Whom gentler stars unite; and in one fate

Their hearts, their fortunes, and their being blend."

     It must be evident to all that marriage is a step of incalculable importance, and ought never to be taken without the greatest consideration and the utmost caution. If the duties of this state are so numerous and so weighty, and if the right discharge of these obligations, as well as the happiness of our whole life, and even our safety for eternity depend, as they necessarily must do, in no small measure upon the choice we make of a husband or wife, then let reason determine with what deliberation we should advance to such a connection. It is obvious that no decision of our whole earthly existence requires more of the exercise of a calm judgment than this; and yet observation proves how rarely the judgment is allowed to give counsel, and how generally the imagination and the passions settle the business.

     A very great portion of the misery and of the crime with which society is depraved and afflicted is the result of ill-formed marriages. To use the beautiful language of another, "those who enter the marriage state cast a die of the greatest contingency, and yet of the greatest interest in the world, next to the last throw for eternity. Life or death, felicity or a lasting sorrow, are in the power of marriage. A woman indeed ventures most, for she hath no sanctuary to retire to from an evil husband; she must dwell upon her sorrow, which her own folly hath produced; and she is more under it, because her tormentor hath warrant of prerogative, and the woman may complain to God, as subjects do of tyrant princes, but otherwise she hath no appeal in the causes of unkindness. And though the man can run from many hours of sadness, yet she must return to it again; and when he sits among his neighbors, he remembers the objection that lies in his bosom, and he sighs deeply."

     If, however, it were merely the comfort of the married pair themselves that was concerned, it would be a matter of less consequence, a stake of less value; but the wellbeing of a family, not only for this world, but for the next, and equally so the well-being of their descendants, even to a remote period, depends upon this union. In the ardor of passion, few are disposed to listen to the counsels of prudence; and perhaps there is no advice, generally speaking, more thrown away, than that which is offered on the subject of marriage.

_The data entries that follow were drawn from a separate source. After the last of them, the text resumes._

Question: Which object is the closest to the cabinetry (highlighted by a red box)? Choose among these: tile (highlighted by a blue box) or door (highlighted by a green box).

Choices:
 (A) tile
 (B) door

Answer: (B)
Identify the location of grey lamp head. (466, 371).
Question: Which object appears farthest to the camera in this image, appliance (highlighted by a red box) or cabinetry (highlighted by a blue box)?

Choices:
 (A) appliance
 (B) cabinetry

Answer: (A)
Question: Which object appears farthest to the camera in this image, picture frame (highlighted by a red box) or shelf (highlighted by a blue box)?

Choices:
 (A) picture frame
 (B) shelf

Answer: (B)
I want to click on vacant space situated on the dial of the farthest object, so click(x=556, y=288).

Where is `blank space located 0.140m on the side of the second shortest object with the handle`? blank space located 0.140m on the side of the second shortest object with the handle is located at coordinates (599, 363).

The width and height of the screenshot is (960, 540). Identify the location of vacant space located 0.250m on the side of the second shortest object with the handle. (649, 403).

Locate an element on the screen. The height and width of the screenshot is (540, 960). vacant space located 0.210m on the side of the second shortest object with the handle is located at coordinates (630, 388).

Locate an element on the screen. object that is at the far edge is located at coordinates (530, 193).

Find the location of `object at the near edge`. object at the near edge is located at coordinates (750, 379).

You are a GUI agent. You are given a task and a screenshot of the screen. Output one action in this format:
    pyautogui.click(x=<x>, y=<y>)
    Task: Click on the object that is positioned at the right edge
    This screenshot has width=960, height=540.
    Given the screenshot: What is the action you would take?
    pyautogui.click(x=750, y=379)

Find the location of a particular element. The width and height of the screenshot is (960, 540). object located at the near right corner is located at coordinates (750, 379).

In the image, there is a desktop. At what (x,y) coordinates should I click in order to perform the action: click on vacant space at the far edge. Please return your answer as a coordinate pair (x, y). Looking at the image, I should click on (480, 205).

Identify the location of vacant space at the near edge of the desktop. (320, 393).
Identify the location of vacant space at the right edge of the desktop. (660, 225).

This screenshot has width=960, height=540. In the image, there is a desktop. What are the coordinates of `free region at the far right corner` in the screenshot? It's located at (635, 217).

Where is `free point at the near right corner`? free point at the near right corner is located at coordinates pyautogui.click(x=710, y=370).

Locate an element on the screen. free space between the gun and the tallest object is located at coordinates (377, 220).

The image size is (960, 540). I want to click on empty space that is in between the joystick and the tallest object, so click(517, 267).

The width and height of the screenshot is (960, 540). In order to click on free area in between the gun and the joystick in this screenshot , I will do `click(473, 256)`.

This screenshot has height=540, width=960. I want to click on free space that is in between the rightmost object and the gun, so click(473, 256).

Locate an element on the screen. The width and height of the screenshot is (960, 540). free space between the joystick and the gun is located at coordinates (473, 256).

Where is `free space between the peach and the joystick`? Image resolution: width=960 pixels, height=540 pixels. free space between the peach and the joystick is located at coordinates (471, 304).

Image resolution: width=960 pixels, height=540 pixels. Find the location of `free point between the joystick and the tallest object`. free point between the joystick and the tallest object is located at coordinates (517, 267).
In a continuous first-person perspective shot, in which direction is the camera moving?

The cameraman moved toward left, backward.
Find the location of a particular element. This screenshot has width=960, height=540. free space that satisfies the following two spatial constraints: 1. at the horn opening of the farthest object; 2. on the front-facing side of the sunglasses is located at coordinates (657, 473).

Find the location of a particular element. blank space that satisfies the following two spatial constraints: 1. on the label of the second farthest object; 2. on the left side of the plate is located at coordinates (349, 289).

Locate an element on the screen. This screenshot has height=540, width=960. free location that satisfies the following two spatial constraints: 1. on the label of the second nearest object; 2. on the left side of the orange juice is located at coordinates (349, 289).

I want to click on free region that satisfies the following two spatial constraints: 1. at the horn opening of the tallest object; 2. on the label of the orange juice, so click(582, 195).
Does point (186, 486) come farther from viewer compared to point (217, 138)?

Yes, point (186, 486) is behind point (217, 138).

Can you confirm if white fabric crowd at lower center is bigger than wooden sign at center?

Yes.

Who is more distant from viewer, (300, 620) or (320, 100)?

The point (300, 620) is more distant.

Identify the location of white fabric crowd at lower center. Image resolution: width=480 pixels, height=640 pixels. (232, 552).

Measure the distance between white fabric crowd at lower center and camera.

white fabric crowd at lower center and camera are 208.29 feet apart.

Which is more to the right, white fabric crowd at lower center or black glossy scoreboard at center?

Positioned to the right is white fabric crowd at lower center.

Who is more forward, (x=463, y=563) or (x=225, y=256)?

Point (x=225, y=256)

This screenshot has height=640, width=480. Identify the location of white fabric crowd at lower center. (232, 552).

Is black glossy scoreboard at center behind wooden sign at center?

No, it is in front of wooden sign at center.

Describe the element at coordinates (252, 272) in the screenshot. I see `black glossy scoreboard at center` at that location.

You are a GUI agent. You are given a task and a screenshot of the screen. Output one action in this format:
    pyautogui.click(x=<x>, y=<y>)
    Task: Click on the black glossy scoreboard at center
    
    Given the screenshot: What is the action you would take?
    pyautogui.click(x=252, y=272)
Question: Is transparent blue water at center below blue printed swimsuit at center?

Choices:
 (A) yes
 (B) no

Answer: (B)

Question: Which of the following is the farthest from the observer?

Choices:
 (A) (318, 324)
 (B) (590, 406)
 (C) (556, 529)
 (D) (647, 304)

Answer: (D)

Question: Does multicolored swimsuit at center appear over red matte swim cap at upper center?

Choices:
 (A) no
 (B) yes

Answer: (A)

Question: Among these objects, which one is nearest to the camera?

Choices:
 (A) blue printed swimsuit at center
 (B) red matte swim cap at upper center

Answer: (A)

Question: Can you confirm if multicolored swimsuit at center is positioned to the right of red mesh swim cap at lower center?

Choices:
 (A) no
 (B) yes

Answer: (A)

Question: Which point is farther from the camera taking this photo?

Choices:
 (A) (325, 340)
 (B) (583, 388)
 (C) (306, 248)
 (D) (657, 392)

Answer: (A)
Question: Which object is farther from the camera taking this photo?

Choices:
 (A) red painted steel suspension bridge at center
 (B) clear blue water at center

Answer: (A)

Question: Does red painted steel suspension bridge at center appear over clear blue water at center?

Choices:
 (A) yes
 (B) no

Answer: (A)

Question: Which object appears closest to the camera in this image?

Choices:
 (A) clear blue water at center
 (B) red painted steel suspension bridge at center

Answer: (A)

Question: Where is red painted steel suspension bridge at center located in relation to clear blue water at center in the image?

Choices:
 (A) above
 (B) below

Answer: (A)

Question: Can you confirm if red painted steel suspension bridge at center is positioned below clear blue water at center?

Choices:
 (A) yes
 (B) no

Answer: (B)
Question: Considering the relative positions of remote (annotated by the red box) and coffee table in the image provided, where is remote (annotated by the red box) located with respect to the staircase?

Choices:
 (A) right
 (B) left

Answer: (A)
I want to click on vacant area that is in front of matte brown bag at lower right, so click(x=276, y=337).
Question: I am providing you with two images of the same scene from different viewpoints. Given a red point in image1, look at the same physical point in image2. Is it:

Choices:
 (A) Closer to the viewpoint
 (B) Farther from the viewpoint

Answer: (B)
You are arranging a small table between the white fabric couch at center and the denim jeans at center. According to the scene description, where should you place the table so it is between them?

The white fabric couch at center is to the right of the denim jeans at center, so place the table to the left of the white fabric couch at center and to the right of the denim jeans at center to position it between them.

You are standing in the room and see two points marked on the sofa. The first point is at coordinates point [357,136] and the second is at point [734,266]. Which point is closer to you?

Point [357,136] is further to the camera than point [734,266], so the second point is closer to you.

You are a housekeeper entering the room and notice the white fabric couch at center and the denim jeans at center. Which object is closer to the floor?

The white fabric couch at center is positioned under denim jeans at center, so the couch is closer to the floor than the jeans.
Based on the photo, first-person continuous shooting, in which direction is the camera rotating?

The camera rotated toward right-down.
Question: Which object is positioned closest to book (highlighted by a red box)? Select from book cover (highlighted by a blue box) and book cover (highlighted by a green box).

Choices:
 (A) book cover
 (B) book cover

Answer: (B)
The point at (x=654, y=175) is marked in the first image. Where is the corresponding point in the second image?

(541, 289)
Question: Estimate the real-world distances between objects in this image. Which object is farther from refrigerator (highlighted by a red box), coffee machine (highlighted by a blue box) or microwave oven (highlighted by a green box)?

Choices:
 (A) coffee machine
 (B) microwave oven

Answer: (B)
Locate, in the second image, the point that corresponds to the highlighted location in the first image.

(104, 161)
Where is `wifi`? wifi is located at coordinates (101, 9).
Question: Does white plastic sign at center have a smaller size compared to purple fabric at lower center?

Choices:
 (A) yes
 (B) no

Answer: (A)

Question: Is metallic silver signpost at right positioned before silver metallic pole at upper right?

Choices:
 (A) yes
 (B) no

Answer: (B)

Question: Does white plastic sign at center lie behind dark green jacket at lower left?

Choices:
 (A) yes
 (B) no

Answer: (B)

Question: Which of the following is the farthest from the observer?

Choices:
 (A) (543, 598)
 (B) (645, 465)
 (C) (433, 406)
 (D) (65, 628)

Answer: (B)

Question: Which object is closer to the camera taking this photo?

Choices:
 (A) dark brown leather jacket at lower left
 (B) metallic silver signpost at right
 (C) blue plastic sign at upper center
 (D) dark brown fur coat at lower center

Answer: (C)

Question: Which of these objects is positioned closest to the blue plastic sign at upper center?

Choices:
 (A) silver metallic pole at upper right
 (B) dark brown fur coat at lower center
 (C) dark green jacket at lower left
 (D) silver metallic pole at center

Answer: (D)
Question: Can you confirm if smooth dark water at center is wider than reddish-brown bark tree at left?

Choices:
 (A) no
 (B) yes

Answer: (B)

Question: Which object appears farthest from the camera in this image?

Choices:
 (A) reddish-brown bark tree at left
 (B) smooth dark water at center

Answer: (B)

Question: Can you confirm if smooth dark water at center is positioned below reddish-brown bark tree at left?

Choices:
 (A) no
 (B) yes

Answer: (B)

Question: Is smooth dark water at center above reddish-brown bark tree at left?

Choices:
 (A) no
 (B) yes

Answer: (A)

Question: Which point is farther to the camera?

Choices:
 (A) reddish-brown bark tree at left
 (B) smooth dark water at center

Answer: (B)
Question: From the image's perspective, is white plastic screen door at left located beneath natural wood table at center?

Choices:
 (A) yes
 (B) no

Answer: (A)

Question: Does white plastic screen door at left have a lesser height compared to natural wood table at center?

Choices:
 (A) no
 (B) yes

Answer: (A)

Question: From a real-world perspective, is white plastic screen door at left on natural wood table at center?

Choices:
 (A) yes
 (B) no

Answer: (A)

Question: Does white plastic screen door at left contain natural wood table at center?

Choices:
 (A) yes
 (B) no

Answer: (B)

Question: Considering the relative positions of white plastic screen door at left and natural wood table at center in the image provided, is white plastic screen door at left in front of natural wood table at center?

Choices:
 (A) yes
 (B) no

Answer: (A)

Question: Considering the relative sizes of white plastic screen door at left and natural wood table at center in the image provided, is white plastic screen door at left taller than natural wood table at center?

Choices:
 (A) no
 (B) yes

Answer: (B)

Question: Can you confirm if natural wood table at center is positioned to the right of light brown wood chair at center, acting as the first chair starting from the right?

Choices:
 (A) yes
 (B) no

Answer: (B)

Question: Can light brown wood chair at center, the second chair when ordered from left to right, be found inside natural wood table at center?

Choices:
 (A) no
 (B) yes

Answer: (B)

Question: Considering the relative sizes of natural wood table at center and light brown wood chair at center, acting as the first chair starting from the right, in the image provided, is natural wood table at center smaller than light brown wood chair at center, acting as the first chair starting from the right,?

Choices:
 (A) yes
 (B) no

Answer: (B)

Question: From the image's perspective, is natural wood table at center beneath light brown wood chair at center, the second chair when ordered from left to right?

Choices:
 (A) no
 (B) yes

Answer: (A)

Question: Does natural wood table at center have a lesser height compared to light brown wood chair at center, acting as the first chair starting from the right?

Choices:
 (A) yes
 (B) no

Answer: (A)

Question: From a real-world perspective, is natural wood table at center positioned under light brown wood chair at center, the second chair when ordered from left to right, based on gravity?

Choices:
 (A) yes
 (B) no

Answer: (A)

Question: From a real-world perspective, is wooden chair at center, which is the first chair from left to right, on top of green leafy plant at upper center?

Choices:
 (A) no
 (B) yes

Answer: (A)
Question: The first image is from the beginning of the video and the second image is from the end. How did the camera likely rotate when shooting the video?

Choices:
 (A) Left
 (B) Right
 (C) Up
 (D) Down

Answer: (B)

      Most persons, especially if they are already attached to a selected object, although they have not committed themselves by a promise or even a declaration, will go on in the pursuit, blinded by love to the indiscretion of their choice; or desperately determined, with the knowledge of that indiscretion, to accomplish, if possible, their purpose. Upon such individuals, reasoning is wasted, and they must be left to gain wisdom in the only way by which some will acquire it—painful experience. To others, who may be yet disengaged, and disposed to hearken to the language of advice, the following remarks are offered. In the affair of marriage, be guided by the advice of parents or guardians. Parents have no right to select for you, nor ought you to select for yourself, without consulting with them. How far they are vested with authority to prohibit you from marrying a person whom they disapprove, is a point of casuistry very difficult to determine.